WORK TO BE COMPLETED: Please retype the data that follows, starting at the line containing "thumb mcp: (1061, 765)" and stopping after the last line.

——

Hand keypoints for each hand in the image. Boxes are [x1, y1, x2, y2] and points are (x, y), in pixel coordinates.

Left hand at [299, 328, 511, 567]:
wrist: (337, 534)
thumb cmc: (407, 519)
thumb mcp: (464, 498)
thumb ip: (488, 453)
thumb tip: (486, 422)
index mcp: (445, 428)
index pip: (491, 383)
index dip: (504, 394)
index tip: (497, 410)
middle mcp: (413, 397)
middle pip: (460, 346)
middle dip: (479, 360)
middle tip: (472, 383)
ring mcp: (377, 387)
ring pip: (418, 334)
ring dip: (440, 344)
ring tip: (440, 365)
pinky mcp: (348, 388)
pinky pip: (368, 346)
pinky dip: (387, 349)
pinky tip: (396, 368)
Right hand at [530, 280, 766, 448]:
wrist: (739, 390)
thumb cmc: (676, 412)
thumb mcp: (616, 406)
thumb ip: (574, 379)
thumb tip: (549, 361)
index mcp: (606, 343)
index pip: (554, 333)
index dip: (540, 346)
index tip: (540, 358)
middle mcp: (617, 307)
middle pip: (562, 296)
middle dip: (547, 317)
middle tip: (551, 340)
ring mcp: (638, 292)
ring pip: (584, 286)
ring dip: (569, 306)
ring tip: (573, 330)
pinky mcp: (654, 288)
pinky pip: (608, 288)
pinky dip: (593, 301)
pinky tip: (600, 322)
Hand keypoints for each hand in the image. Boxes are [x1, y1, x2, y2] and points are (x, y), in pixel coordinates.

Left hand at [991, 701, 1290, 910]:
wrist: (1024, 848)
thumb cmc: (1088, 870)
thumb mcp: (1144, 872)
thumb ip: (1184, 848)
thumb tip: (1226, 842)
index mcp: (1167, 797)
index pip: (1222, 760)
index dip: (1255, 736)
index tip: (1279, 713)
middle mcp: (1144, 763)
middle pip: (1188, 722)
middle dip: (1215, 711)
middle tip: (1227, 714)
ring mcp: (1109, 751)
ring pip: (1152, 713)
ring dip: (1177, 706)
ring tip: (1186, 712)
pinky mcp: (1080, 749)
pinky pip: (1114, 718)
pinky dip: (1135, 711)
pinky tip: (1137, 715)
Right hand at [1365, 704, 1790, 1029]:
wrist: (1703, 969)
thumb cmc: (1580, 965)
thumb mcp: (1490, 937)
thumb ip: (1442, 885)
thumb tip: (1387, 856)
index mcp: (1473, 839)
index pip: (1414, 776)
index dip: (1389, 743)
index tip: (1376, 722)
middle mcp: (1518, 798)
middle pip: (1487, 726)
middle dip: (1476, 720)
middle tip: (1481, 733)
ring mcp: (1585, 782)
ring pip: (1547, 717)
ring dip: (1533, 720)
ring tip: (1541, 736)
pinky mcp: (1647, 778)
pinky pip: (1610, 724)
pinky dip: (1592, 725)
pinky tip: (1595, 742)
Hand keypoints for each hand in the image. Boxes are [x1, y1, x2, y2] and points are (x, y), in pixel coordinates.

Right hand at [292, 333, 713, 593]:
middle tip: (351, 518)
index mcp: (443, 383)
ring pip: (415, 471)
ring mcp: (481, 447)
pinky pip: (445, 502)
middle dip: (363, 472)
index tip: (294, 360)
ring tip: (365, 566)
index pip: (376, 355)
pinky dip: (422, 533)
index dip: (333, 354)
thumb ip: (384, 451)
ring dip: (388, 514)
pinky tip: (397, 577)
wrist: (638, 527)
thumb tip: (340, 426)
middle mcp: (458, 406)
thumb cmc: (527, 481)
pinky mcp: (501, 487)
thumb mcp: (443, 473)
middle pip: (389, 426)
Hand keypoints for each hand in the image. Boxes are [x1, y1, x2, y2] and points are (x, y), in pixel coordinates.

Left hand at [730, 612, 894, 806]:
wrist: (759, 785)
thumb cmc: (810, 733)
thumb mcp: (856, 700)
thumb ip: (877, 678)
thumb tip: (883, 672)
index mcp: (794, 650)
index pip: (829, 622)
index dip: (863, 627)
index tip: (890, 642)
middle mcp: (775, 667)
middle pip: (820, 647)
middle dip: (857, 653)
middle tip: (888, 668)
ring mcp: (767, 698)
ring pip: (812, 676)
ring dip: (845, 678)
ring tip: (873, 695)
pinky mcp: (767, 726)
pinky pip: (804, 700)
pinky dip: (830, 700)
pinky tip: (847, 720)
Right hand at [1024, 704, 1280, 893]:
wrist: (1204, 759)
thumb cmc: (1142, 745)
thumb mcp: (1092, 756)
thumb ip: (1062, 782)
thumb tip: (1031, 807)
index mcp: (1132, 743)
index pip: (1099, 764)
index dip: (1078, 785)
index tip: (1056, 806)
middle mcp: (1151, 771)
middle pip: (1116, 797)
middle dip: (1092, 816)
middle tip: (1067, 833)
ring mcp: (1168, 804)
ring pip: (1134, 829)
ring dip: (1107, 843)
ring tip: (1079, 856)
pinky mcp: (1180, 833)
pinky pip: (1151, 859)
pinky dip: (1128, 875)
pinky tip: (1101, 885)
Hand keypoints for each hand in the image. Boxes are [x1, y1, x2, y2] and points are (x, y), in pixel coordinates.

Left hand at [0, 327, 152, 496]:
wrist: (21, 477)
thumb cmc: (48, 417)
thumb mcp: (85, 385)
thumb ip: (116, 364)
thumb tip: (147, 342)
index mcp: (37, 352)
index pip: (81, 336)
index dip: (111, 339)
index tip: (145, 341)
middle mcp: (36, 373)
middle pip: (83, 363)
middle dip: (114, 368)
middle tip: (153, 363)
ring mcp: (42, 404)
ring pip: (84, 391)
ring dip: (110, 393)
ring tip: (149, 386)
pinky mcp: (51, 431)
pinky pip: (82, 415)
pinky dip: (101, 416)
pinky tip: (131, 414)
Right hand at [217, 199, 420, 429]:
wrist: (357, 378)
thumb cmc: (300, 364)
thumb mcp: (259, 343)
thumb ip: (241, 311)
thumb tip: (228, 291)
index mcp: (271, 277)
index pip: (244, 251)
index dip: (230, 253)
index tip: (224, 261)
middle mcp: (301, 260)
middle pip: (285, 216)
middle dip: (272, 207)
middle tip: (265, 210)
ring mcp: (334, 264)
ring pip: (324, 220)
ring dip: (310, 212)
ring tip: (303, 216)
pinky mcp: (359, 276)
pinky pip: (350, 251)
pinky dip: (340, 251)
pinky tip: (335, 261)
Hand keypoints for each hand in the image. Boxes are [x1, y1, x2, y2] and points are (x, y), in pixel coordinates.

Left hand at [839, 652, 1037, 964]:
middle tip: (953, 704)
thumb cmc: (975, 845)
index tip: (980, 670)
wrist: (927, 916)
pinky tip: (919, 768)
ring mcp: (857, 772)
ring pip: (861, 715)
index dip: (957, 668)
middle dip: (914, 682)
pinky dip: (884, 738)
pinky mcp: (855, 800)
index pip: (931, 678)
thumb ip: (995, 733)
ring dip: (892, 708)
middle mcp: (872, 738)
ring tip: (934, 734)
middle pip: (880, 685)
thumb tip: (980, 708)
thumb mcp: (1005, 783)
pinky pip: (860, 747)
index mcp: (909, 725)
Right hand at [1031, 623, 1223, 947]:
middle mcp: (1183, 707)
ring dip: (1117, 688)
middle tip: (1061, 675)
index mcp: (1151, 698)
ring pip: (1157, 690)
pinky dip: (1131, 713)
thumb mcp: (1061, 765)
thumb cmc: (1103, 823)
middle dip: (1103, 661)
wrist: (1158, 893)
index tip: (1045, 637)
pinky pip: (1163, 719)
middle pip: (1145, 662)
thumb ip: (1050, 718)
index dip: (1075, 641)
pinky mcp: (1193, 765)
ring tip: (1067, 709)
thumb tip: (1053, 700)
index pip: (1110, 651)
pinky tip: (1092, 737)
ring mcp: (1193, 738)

——

TASK RESULT:
thumb mcp: (1061, 765)
thumb cmc: (1103, 823)
middle dip: (1103, 661)
wrist: (1158, 893)
index tip: (1045, 637)
pinky pip: (1163, 719)
middle pip: (1145, 662)
thumb ip: (1050, 718)
index dip: (1075, 641)
pinky mcp: (1193, 765)
ring tip: (1067, 709)
thumb tip: (1053, 700)
index pip: (1110, 651)
pinky tip: (1092, 737)
ring mcp: (1193, 738)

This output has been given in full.